Heather Kerr
- Born: 3 September 1991 (age 34) Ealing, England
- Height: 1.75 m (5 ft 9 in)
- Weight: 88 kg (194 lb; 13 st 12 lb)

Rugby union career
- Position(s): Prop, Hooker

Senior career
- Years: Team / Apps / (Points)
- 2013: Darlington Mowden Park Sharks / - / (-)

International career
- Years: Team / Apps / (Points)
- 2015–present: England / 23 / (30)
- Medal record
Representing England
Women's rugby union
Rugby World Cup
| Silver medal – second place | 2017 Ireland | Team competition |

= Heather Kerr =

England international rugby union player

Heather Catharine Kerr (born 3 September 1991) is an English rugby union player. She debuted for England at the 2015 Women's Six Nations Championship against Ireland. She was named in the 2017 Women's Rugby World Cup squad for England.

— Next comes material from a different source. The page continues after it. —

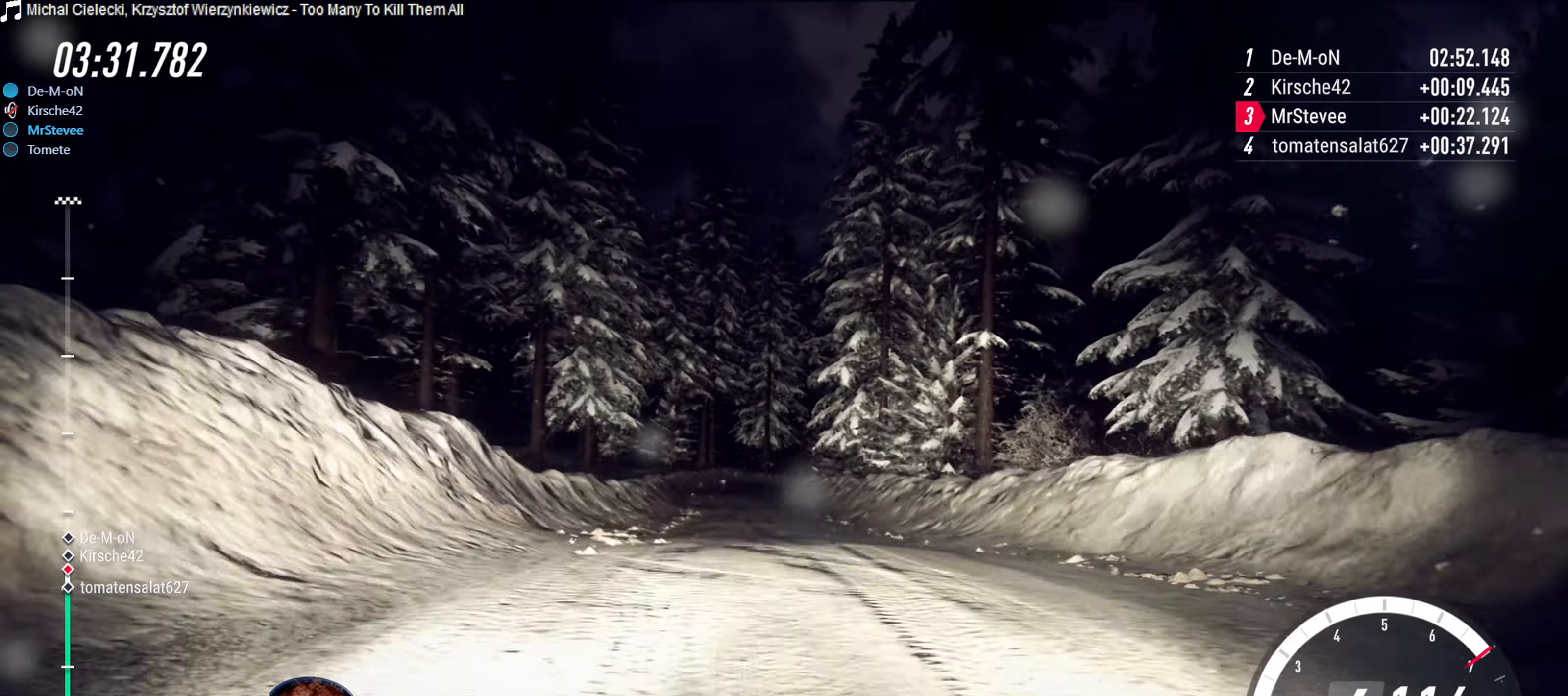
{"buttons": ["R2"], "left_stick": "center", "right_stick": "center", "events": [[100, "left_stick", "down-left"], [400, "left_stick", "center"]]}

Whiile attending Durham University Kerr was persuaded to try rugby out, before 2012 she had never played rugby but made her international debut less than three years later. She holds a BSc degree in Geography and MSc in Risk and Environmental Hazards from Durham (St Mary's College) and completed a Doctorate in Civil Engineering at the same institution in 2019.